Nargis
Extraits du disciple devant la porte

La preuve des Vérités spirituelles ne peut être donnée par un homme à un autre parce que les choses appartenant à l’âme doivent être vues avec les yeux de l’âme et pour chaque homme la preuve lui appartient à lui seul ; il est impossible d’expliquer des vérités spirituelles à quelqu’un dont les yeux spirituels sont fermés. Ce serait exactement la même chose que d’expliquer la couleur à un aveugle né ; il pourrait bien croire ce qu’on lui dit mais on serait dans l’impossibilité de lui en apporter quelque preuve physique que ce soit, tandis que si ses yeux étaient ouverts, il verrait immédiatement pour lui-même. Il en est ainsi des choses appartenant à l’esprit ; rien sinon la vision spirituelle ne peut donner de preuve ; et on doit se souvenir qu’il y a des degrés de vision spirituelle comme il y en a de physiques. En vérité il y a beaucoup plus de choses invisibles que de visibles, même pour ceux dont les yeux sont ouverts, et même beaucoup de celles qui sont visibles ne seraient pas comprises sans instruction.
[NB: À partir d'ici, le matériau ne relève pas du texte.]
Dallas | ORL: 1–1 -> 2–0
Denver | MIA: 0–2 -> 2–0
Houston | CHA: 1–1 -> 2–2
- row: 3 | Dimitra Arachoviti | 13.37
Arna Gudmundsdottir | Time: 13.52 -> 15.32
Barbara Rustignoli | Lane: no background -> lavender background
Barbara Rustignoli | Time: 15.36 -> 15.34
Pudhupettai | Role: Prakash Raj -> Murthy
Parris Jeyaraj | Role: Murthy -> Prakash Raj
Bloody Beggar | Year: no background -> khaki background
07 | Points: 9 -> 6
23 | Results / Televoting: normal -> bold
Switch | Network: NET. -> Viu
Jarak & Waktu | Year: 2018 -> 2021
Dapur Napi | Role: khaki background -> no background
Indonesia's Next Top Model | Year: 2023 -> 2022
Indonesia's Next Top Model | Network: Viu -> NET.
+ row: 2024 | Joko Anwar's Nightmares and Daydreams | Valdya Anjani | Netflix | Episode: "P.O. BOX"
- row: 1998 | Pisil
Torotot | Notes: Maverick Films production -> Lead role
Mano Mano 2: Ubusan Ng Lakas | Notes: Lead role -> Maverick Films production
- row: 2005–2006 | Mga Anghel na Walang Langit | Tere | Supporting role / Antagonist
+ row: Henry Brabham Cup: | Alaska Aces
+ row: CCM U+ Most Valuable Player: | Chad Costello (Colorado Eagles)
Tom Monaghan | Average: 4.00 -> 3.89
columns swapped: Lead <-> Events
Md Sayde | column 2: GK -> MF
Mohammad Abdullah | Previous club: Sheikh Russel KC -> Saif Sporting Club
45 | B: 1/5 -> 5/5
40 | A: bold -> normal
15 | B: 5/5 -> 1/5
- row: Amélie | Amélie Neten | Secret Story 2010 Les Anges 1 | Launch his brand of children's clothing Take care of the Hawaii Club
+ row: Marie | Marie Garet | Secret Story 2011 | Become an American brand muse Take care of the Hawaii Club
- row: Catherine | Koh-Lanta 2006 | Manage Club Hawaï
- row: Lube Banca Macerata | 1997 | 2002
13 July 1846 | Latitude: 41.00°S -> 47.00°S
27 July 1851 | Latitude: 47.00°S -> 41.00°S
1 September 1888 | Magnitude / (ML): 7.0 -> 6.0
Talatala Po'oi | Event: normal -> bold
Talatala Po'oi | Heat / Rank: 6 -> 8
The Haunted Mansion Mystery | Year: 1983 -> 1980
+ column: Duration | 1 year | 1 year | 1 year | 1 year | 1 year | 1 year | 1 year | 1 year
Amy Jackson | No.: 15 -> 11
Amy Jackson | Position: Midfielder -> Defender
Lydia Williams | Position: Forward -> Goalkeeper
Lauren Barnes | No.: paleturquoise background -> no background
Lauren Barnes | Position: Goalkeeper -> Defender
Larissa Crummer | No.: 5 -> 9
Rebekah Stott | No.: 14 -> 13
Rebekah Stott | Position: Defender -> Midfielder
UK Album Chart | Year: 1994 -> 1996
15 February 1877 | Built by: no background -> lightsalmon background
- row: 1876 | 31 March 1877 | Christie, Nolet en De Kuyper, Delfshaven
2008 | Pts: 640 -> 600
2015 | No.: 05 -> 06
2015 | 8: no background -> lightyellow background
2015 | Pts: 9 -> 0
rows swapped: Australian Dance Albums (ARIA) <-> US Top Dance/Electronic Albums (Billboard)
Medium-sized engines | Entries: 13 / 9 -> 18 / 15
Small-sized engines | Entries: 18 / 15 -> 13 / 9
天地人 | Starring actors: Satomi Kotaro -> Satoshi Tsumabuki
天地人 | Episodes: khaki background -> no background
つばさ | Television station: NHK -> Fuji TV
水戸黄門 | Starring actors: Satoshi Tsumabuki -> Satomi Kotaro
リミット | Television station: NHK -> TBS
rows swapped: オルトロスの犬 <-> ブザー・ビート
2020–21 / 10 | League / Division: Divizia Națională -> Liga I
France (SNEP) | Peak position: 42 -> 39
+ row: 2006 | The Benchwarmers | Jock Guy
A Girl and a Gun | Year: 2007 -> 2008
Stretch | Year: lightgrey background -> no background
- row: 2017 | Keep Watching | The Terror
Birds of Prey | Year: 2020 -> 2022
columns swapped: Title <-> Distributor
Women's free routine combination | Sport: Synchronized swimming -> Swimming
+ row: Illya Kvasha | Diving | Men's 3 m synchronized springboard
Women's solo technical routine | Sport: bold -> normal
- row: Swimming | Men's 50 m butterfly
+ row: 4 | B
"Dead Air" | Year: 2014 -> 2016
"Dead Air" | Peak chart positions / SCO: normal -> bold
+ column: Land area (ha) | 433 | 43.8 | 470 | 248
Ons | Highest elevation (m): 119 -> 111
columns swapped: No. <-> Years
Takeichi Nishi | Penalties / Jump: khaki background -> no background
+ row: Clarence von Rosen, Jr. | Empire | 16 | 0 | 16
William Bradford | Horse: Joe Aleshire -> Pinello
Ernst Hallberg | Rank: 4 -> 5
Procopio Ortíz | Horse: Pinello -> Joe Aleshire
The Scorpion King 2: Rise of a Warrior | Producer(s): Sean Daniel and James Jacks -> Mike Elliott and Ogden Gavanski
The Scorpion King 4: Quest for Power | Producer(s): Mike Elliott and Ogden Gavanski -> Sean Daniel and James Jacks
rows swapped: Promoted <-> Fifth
(Revue La pensée Soufie. No 3. 1981)

Les lignes suivantes sont quelques extraits de l’ouvrage de NARGIS : « Le Disciple devant la Porte » (« At the Gate of Discipleship« ).

Un mot d’introduction concernant l’Auteur s’impose. NARGIS – Miss Jessie Eliza Dowland – devint disciple de HAZRAT TNAYAT en 1919. Elle fut, à un moment des plus critique de l’Ordre Soufi en Angleterre, l’élément véritablement salvateur. Qui plus est, elle s’y employa avec un tact, une douceur de caractère – là ou toute autre personne de moindre envergure se fût cent fois fâchée – qui forcent le respect. Elle fut encore Représentante Nationale du Mouvement Soufi de 1921 à 1933. Elle fut encore une des personnes qui firent le plus, au début, pour l’édition des ouvrages de HAZRAT INAYAT. Elle fut encore, jusqu’à sa mort en 1953, un pôle d’attraction, à Southampton où elle vécut, pour de nombreux mourîds. Elle fut enfin l’auteur de 3 ouvrages : « Between the Desert and the Sown » (Entre le Désert et les Champs Ensemencés), « At the Gate of Discipleship » (Le Disciple devant le Porte), « The Lifted Veil » (Le Voile Soulevé).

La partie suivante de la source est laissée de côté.